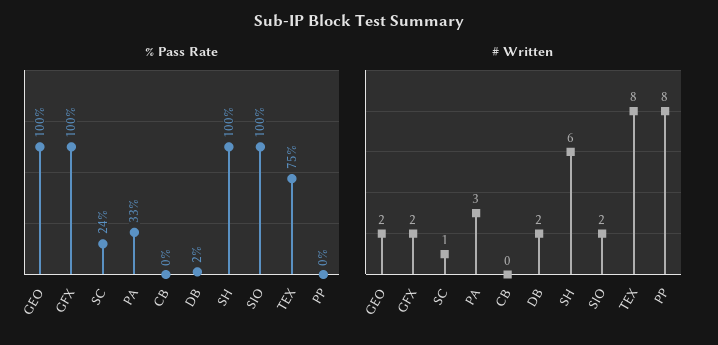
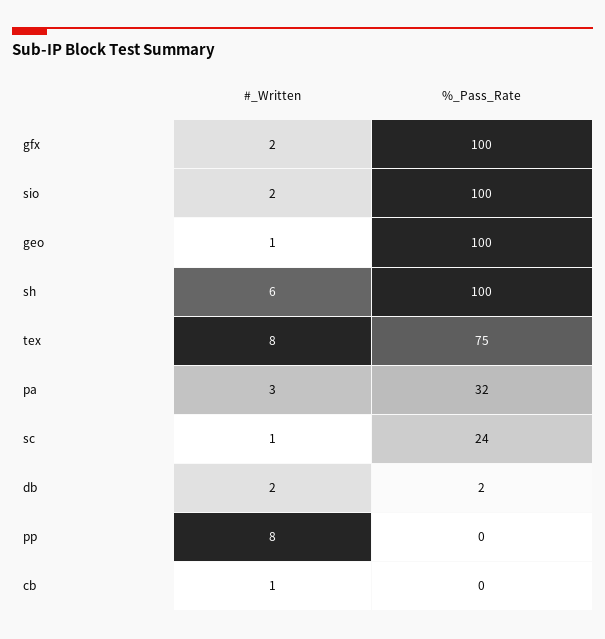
  {
    "% Pass Rate": {
      "GEO": 100,
      "GFX": 100,
      "SC": 24,
-     "PA": 33,
+     "PA": 32,
      "CB": 0,
      "DB": 2,
      "SH": 100,
      "SIO": 100,
      "TEX": 75,
      "PP": 0
    },
    "# Written": {
-     "GEO": 2,
+     "GEO": 1,
      "GFX": 2,
      "SC": 1,
      "PA": 3,
-     "CB": 0,
+     "CB": 1,
      "DB": 2,
      "SH": 6,
      "SIO": 2,
      "TEX": 8,
      "PP": 8
    }
  }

----------------

> _DESCRIPTION OF THE TASK_
Repeat each entry above exactly. Omit the pictures.

> _REPLY_
  {
    "% Pass Rate": {
      "GEO": 100,
      "GFX": 100,
      "SC": 24,
-     "PA": 33,
+     "PA": 32,
      "CB": 0,
      "DB": 2,
      "SH": 100,
      "SIO": 100,
      "TEX": 75,
      "PP": 0
    },
    "# Written": {
-     "GEO": 2,
+     "GEO": 1,
      "GFX": 2,
      "SC": 1,
      "PA": 3,
-     "CB": 0,
+     "CB": 1,
      "DB": 2,
      "SH": 6,
      "SIO": 2,
      "TEX": 8,
      "PP": 8
    }
  }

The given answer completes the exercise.